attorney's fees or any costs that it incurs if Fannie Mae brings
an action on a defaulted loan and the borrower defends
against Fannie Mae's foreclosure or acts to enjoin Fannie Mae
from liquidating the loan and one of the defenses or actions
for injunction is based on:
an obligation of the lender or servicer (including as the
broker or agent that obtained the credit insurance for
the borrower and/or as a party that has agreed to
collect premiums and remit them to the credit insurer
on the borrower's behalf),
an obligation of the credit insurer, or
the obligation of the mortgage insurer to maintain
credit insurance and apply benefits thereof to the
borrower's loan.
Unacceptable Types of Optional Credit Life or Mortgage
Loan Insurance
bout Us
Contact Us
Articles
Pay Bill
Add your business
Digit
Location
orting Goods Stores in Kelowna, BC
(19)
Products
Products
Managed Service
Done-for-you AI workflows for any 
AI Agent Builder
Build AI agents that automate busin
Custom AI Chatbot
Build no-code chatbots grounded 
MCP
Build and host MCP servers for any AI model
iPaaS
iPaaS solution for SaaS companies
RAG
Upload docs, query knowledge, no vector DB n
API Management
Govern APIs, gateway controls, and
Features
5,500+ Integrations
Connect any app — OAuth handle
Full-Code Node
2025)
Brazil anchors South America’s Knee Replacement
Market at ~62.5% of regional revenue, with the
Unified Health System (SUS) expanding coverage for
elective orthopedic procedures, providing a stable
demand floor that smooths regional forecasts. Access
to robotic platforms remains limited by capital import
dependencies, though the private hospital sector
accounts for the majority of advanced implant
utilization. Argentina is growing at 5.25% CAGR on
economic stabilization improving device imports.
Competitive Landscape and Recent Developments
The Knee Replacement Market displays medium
--- --- ---
# Job item:
Looking at the data above, write out exactly the lines that start at the one containing "Managed Service" and end at the one containing "Market at ~62.5%"; include both and nothing beyond.

# Finished task:
Managed Service
Done-for-you AI workflows for any 
AI Agent Builder
Build AI agents that automate busin
Custom AI Chatbot
Build no-code chatbots grounded 
MCP
Build and host MCP servers for any AI model
iPaaS
iPaaS solution for SaaS companies
RAG
Upload docs, query knowledge, no vector DB n
API Management
Govern APIs, gateway controls, and
Features
5,500+ Integrations
Connect any app — OAuth handle
Full-Code Node
2025)
Brazil anchors South America’s Knee Replacement
Market at ~62.5% of regional revenue, with the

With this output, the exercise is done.